[SELECTED PASSAGE — start]

In 2016, Sergey Zagoruyko and Nikos Komodakis introduced Wide Residual Networks (WRN), which challenged the prevailing trend of making networks deeper.^[2] They demonstrated that a 16-layer wide residual network could match or exceed the accuracy of a 1000-layer thin residual network with a comparable number of parameters, while being several times faster to train.^[2] Their experiments on CIFAR-10, CIFAR-100, SVHN, COCO, and ImageNet showed that increasing width is often a more computationally efficient strategy than increasing depth.^[2]

Wide residual networks addressed two key problems with extremely deep networks:^[2]

Diminishing feature reuse: as networks grow very deep, gradients and information flow can degrade, causing earlier layers to contribute less to learning.
Training efficiency: each additional layer adds both computational cost and training time, with diminishing returns in accuracy.

Neural tangent kernel and infinite-width networks

Theoretical work on infinitely wide neural networks has revealed connections between wide networks and kernel methods. The Neural Tangent Kernel (NTK) framework, developed by Jacot, Gabriel, and Hongler in 2018, showed that in the limit of infinite width, a neural network's training dynamics become equivalent to kernel regression with a specific kernel (the NTK).^[9] In this regime, known as the "lazy training" regime, the network's parameters barely move from their initialization, and the network effectively fits the data by reweighting a fixed set of basis functions rather than learning new representations.^[9]

This theoretical result has practical implications: very wide networks may behave more like kernel methods and less like feature-learning neural networks. Finite-width networks used in practice do learn representations and exhibit feature learning, which is considered one of the most important properties of deep learning. The NTK framework helps explain why simply making a network wider does not always improve performance and why depth plays a complementary role in learning hierarchical features.

[SELECTED PASSAGE — finish]
[INPUT DATA — start]

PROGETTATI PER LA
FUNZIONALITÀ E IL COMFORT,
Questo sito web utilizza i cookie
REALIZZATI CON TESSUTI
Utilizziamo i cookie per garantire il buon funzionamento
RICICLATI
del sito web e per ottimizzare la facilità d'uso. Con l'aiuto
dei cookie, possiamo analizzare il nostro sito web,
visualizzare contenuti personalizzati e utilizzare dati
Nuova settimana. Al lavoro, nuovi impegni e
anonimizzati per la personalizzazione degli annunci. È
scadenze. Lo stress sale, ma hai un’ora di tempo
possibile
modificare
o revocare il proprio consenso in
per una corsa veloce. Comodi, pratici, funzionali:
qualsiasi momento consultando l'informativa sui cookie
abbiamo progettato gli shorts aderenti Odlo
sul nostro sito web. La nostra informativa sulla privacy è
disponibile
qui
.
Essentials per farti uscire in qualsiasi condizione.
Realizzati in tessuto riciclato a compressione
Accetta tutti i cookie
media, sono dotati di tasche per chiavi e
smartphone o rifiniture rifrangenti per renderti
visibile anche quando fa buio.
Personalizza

[INPUT DATA — finish]

*PARTS OF THE EXERCISE:*
(a) In the records, from their first line through the line containing "visualizzare contenuti personalizzati", switch every "cookie" to "biscotti", leaving everything else unchanged.
(b) Pick up the passage on wide neural networks and continue it past its final sentence.

*ANSWER SET:*
(a)
PROGETTATI PER LA
FUNZIONALITÀ E IL COMFORT,
Questo sito web utilizza i biscotti
REALIZZATI CON TESSUTI
Utilizziamo i biscotti per garantire il buon funzionamento
RICICLATI
del sito web e per ottimizzare la facilità d'uso. Con l'aiuto
dei biscotti, possiamo analizzare il nostro sito web,
visualizzare contenuti personalizzati e utilizzare dati

(b)
Width vs. depth in neural network design

Research comparing wide and deep architectures has revealed several key differences:^[11]

Property	Wider networks	Deeper networks
Feature representation	Capture diverse features at each layer simultaneously	Build hierarchical, increasingly abstract features across layers
Optimization	Smoother loss landscapes, easier to train	More complex optimization, potential for vanishing/exploding gradients
Computational cost	Scales quadratically with width per layer	Scales linearly with depth (but more sequential)
Theoretical behavior	Approach kernel methods at infinite width	Can learn richer representations beyond kernel regime
Robustness	More robust to adversarial perturbations due to redundancy	More susceptible to adversarial examples in some cases
Universal approximation	Single hidden layer with sufficient width can approximate any function (Cybenko, 1989)^[7]	Networks with width n+m+2 and arbitrary depth are also universal approximators (Lu et al., 2017)^[10]

The universal approximation theorem, first proven by George Cybenko in 1989 for sigmoid activation functions and later extended to other activations by Kurt Hornik in 1991, states that a feed-forward neural network with a single hidden layer containing a finite number of neurons can approximate any continuous function on compact subsets, given sufficient width.^[7]^[8] While this theorem guarantees that wide, shallow networks have the representational capacity to approximate any function, it does not provide bounds on how many neurons are needed. In practice, deep networks can often represent the same functions much more efficiently (requiring exponentially fewer parameters) than shallow, wide networks.^[10]

The Wide & Deep framework inspired a family of models that aim to capture feature interactions more effectively. These successors generally improve on the original Wide & Deep architecture by replacing the manually engineered cross-product features in the wide component with learned feature interactions.

DeepFM (2017)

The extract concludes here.